By Mary Croke

Christmas is the most ironic of holidays.  It is ostensibly a day of rest and spiritual nourishment where we talk about “peace on earth” and “goodwill to men.”  But my experience is that the day itself, and the weeks preceding it, can be noisy and cacophonous and desperate.  I’ve had Christmases where I’ve felt as if those Salvation Army bells are ringing right inside my head, blunting my appreciation of the festivities.

And for now I’d like to pull back for a little while, pull back from all the sounds and traffic in public places and all the preoccupations and preparations at home.   I’d like to return to things I learned about quiet when I was a kid.

One of my most vivid memories  of childhood – I must have been pretty young – is laying on my back under the Christmas tree, looking up at the familiar ornaments and the steady, glowing lights.  I remember that the room was dark and safe, and that there was nobody else around except the cat, sleeping.  It was a perfect haven.

And it was quiet.  It was not an ordinary quiet.  It was an enclosed quiet, very, very still, a quiet that was mysterious and complete and that must have been around since the beginning of time.  It felt like peace at its most distilled, its most concentrated.

And I was marked for life.

Then there was a more common kind of quiet I knew as a child, one that accompanied me on my solitary roamings in the fields near our house.  For hours I might not hear anything except the sounds of my steps in the brush, or the sounds of the occasional train in the distance, its wheels clacking on the trestles as it passed through town.   Against that neutral backdrop, I could be visited by all kinds of observations and hunches, and I could ask my own questions and find my own answers. Nothing interfered.  The space was open.
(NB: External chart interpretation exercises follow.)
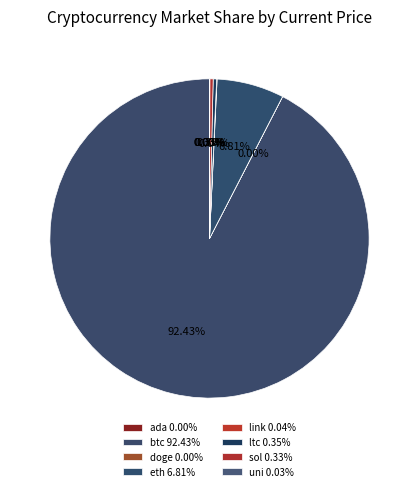

To the nearest percent, what is the difference between the btc and doge slice percentages?

92%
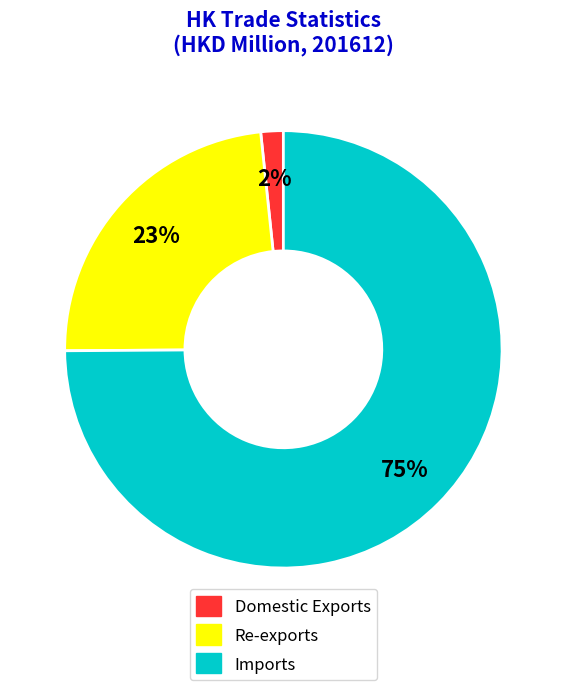

To the nearest percent, what is the average slice percentage?

33%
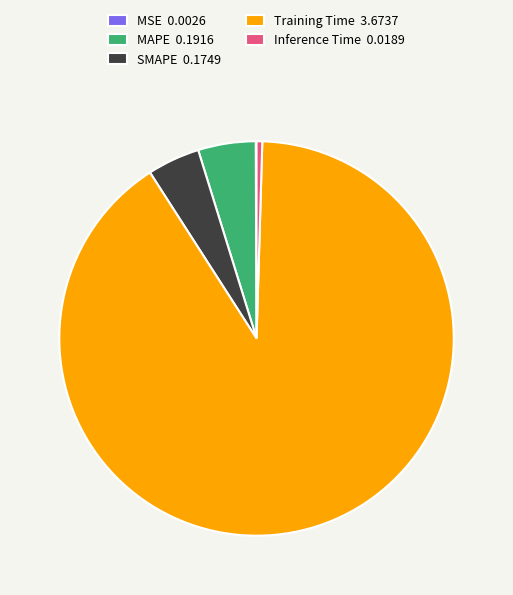

Do Inference Time and Training Time together represent more than half of the pie?

Yes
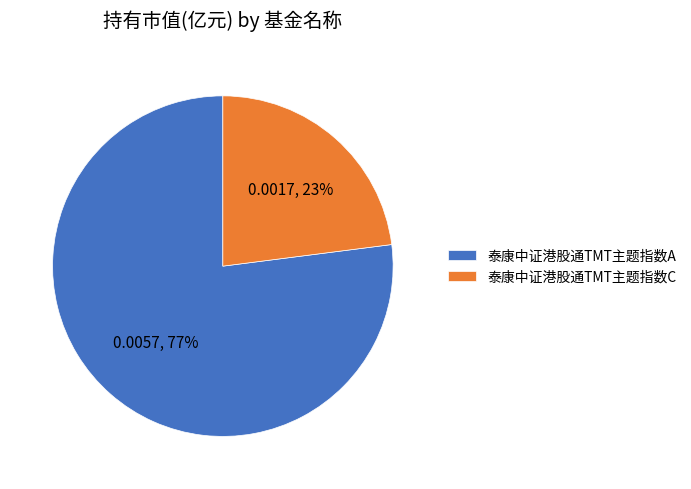

Does any single category account for the majority?

Yes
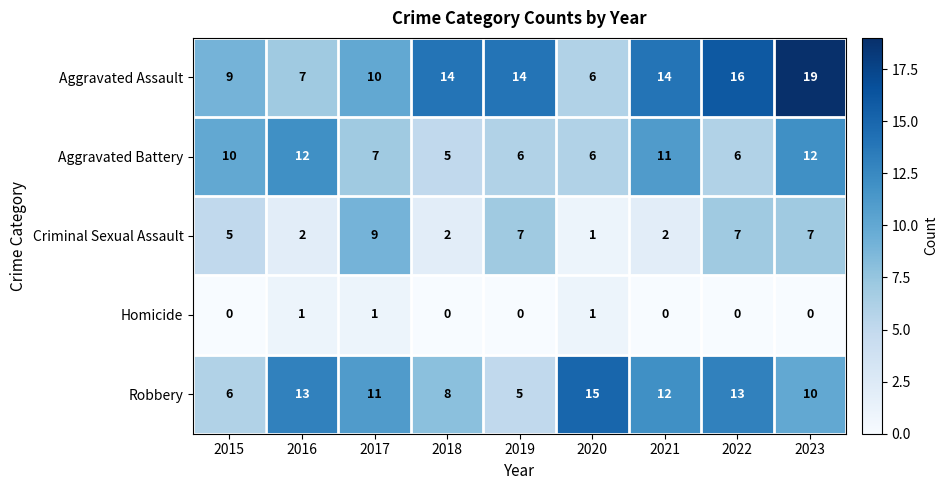

Which series changed the most between 2017 and 2019?

Robbery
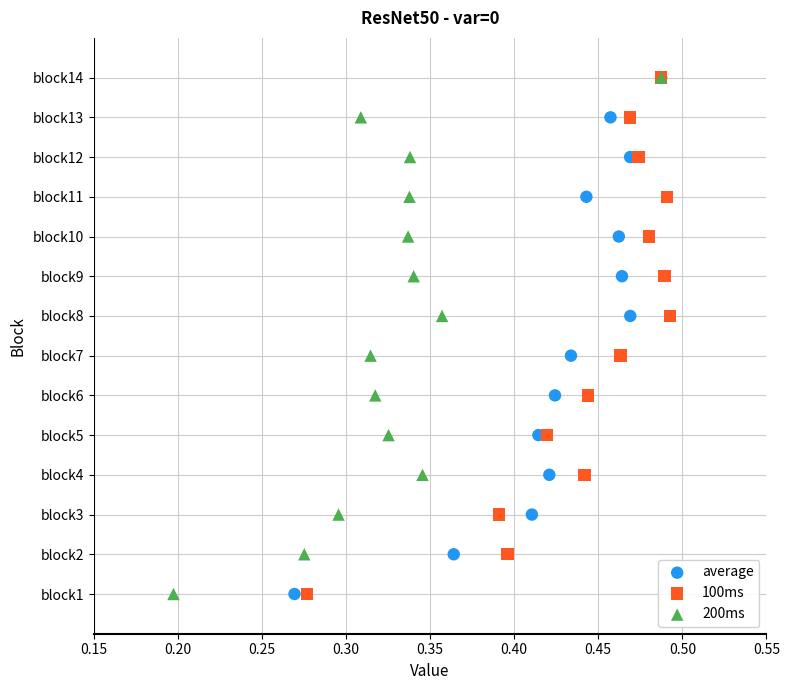

What are all the series names shown in the legend?

average, 100ms, 200ms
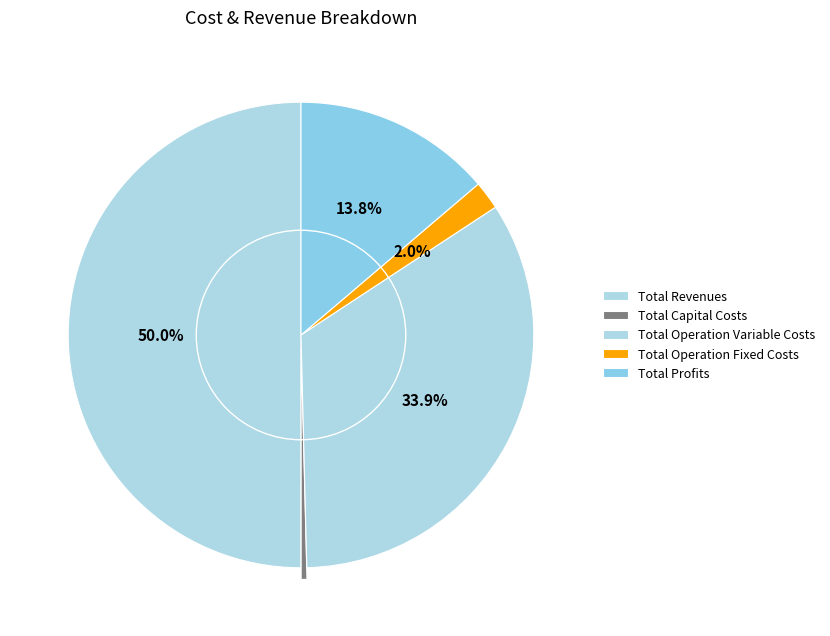

Count the number of slices in the pie.

5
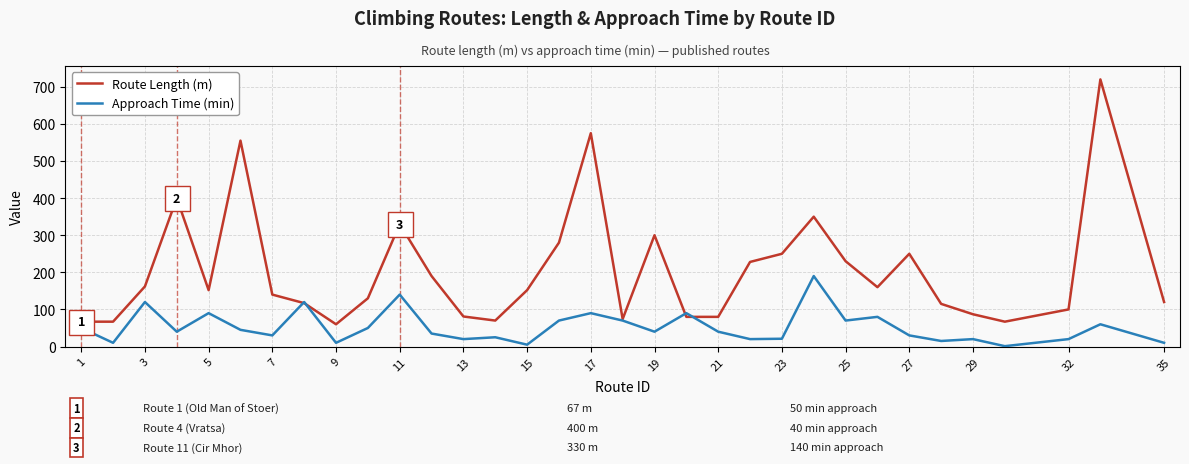

Which series has the largest total across all categories?

Route Length (m)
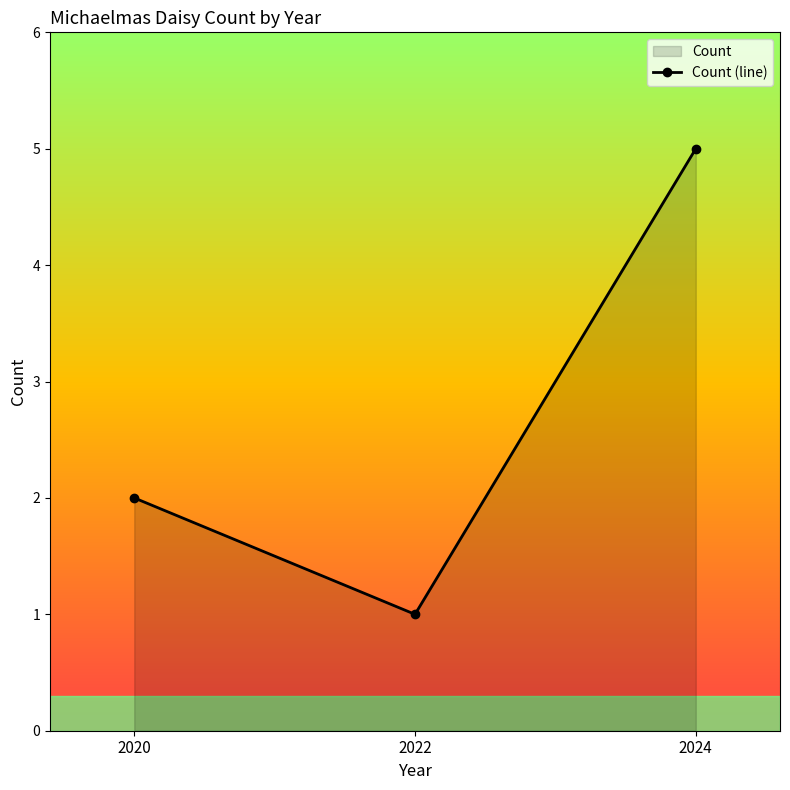

What is the change in value from 2020 to 2022?

-1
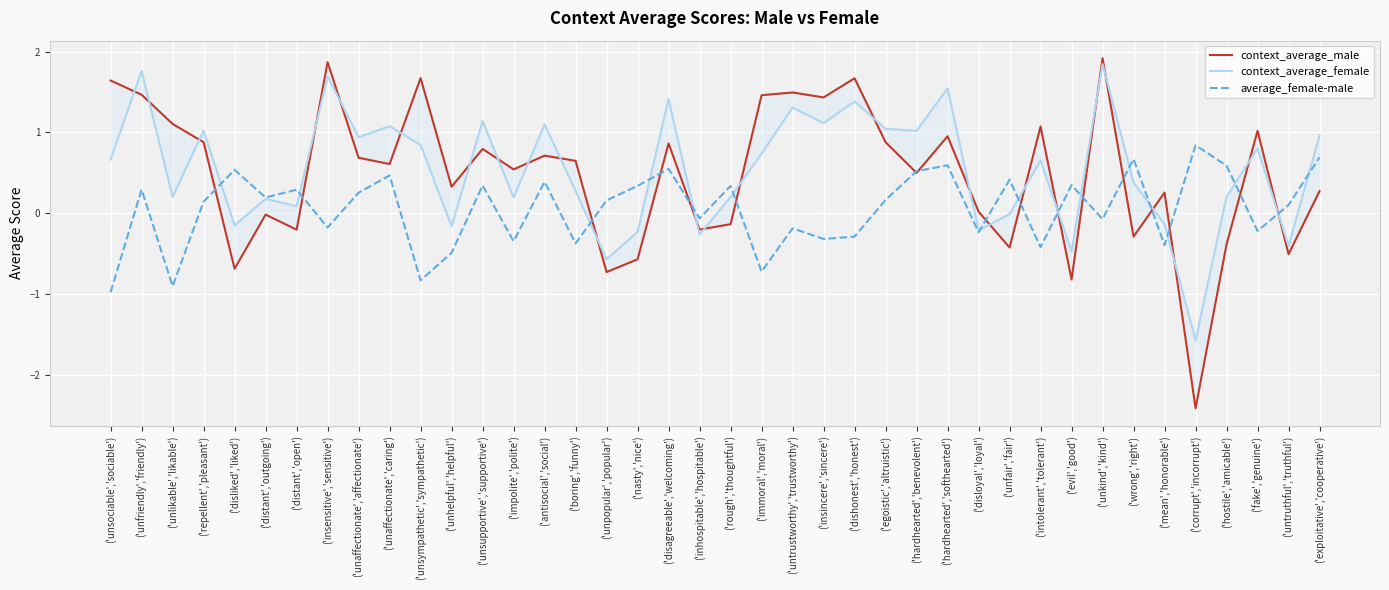

The value of context_average_female at ('unlikable','likable') is 0.3. True or false?

False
I would now describe this as the quiet of intuition and discernment, the quiet that prompts the findings of new connections and the reassessments of old ones.  It is the quiet that allows questions like “What makes sense to me?” or “What do I really want?”  When people refer to the voices of their muses, it’s this kind of quiet that lets those voices be heard.  We don’t need large tracts of solitude like I had when I was young, but nothing will happen if we’re too busy.

I know now that I was lucky to go into adulthood with these kinds of experiences of quiet under my belt.   Among other things they’ve provided a baseline by which to measure the considerable noise in my head.  Some of that noise is prompted by things in the environment, like news on the TV or music on the car radio.  But most noise is self-generated:  preoccupations and schemings, but more often just a general buzz.  Noise is natural, and it’s the human condition, but where does it get us?  I wonder, maybe, since all our minutes on this good green earth are borrowed, we might just slightly prefer quality of life over what we usually give ourselves.

And here’s a disturbing thought:  How are we supposed to find peace on earth if we can’t even find it inside our heads?  How do we change the world for the better if we don’t know who we are and what the truth is?  It takes both emotional generosity and skill to find these things.  And it takes subtle discernment to know when to go forward into the environment, and when to pull back into ourselves.  It’s not always clear, but sometimes it is clear.

Especially now I would like to pull back, maybe just for an hour or two, where there are no responsibilities, no distractions, no voices, no sounds.

It’s the closest I can get to something that’s not borrowed.